Records for processing:

= Beginning of Section =

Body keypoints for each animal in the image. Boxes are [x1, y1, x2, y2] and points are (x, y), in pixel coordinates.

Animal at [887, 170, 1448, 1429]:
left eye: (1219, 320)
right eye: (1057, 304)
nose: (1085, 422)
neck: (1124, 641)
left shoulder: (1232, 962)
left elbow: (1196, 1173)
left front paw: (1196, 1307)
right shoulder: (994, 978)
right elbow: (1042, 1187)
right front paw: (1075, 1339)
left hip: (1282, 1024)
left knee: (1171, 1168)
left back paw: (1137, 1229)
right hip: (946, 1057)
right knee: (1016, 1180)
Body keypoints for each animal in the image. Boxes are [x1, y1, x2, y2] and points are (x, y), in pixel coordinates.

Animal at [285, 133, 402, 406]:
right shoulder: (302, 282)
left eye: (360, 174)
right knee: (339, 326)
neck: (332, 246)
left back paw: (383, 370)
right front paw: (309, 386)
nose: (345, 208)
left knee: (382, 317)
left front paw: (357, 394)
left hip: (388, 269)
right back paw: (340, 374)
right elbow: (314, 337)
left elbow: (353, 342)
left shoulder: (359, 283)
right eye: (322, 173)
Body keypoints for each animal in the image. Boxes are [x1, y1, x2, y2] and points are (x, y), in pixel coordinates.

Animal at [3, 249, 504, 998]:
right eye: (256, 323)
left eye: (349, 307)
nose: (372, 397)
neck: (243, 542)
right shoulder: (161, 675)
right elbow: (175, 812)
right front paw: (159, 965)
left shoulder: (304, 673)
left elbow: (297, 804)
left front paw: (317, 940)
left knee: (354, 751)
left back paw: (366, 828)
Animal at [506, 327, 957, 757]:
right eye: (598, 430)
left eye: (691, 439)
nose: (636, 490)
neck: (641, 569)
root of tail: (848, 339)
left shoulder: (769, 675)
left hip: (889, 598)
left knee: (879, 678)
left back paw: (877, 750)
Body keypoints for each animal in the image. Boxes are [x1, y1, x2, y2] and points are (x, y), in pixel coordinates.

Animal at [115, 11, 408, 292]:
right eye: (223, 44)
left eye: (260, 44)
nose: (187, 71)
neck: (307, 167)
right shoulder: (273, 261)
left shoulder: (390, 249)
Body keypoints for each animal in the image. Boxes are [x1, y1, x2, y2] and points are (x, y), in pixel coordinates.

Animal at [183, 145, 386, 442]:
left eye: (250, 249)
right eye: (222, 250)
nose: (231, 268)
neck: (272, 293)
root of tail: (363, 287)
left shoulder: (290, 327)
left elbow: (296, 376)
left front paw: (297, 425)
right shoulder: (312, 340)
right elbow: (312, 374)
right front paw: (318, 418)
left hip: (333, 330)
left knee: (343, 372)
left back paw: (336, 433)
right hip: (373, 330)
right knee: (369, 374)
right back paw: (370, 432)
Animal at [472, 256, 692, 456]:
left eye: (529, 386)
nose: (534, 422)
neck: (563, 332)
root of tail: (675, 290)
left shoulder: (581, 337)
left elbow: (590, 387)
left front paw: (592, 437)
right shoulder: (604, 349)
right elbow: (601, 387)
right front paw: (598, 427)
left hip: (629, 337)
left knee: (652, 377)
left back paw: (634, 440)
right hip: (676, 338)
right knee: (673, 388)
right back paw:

= End of Section =

Exercise directions: Line by line, transcribe the data exactly.

Completed exercise:
Body keypoints for each animal in the image. Boxes are [x1, y1, x2, y2] and points are (x, y), in pixel coordinates.

Animal at [887, 170, 1448, 1429]:
left eye: (1219, 320)
right eye: (1057, 304)
nose: (1085, 422)
neck: (1124, 641)
left shoulder: (1232, 962)
left elbow: (1196, 1173)
left front paw: (1196, 1307)
right shoulder: (994, 978)
right elbow: (1042, 1187)
right front paw: (1075, 1339)
left hip: (1282, 1024)
left knee: (1171, 1168)
left back paw: (1137, 1229)
right hip: (946, 1057)
right knee: (1016, 1180)
Body keypoints for each animal in the image. Boxes are [x1, y1, x2, y2] and points are (x, y), in pixel coordinates.

Animal at [285, 133, 402, 406]:
right shoulder: (302, 282)
left eye: (360, 174)
right knee: (339, 326)
neck: (332, 246)
left back paw: (383, 370)
right front paw: (309, 386)
nose: (345, 208)
left knee: (382, 317)
left front paw: (357, 394)
left hip: (388, 269)
right back paw: (340, 374)
right elbow: (314, 337)
left elbow: (353, 342)
left shoulder: (359, 283)
right eye: (322, 173)
Body keypoints for each animal in the image. Boxes are [x1, y1, x2, y2] and points are (x, y), in pixel coordinates.

Animal at [3, 249, 504, 998]:
right eye: (256, 323)
left eye: (349, 307)
nose: (372, 397)
neck: (243, 542)
right shoulder: (161, 675)
right elbow: (175, 812)
right front paw: (159, 965)
left shoulder: (304, 673)
left elbow: (297, 804)
left front paw: (317, 940)
left knee: (354, 751)
left back paw: (366, 828)
Animal at [506, 327, 957, 757]:
right eye: (598, 430)
left eye: (691, 439)
nose: (636, 490)
neck: (641, 569)
root of tail: (848, 339)
left shoulder: (769, 675)
left hip: (889, 598)
left knee: (879, 678)
left back paw: (877, 750)
Body keypoints for each animal in the image. Boxes are [x1, y1, x2, y2] and points are (x, y), in pixel coordinates.

Animal at [115, 11, 408, 292]:
right eye: (223, 44)
left eye: (260, 44)
nose: (187, 71)
neck: (307, 167)
right shoulder: (273, 261)
left shoulder: (390, 249)
Body keypoints for each animal in the image. Boxes are [x1, y1, x2, y2] and points are (x, y), in pixel coordinates.

Animal at [183, 145, 386, 442]:
left eye: (250, 249)
right eye: (222, 250)
nose: (231, 268)
neck: (272, 293)
root of tail: (363, 287)
left shoulder: (290, 327)
left elbow: (296, 376)
left front paw: (297, 425)
right shoulder: (312, 340)
right elbow: (312, 374)
right front paw: (318, 418)
left hip: (333, 330)
left knee: (343, 372)
left back paw: (336, 433)
right hip: (373, 330)
right knee: (369, 374)
right back paw: (370, 432)
Animal at [472, 256, 692, 456]:
left eye: (529, 386)
nose: (534, 422)
neck: (563, 332)
root of tail: (675, 290)
left shoulder: (581, 337)
left elbow: (590, 387)
left front paw: (592, 437)
right shoulder: (604, 349)
right elbow: (601, 387)
right front paw: (598, 427)
left hip: (629, 337)
left knee: (652, 377)
left back paw: (634, 440)
right hip: (676, 338)
right knee: (673, 388)
right back paw:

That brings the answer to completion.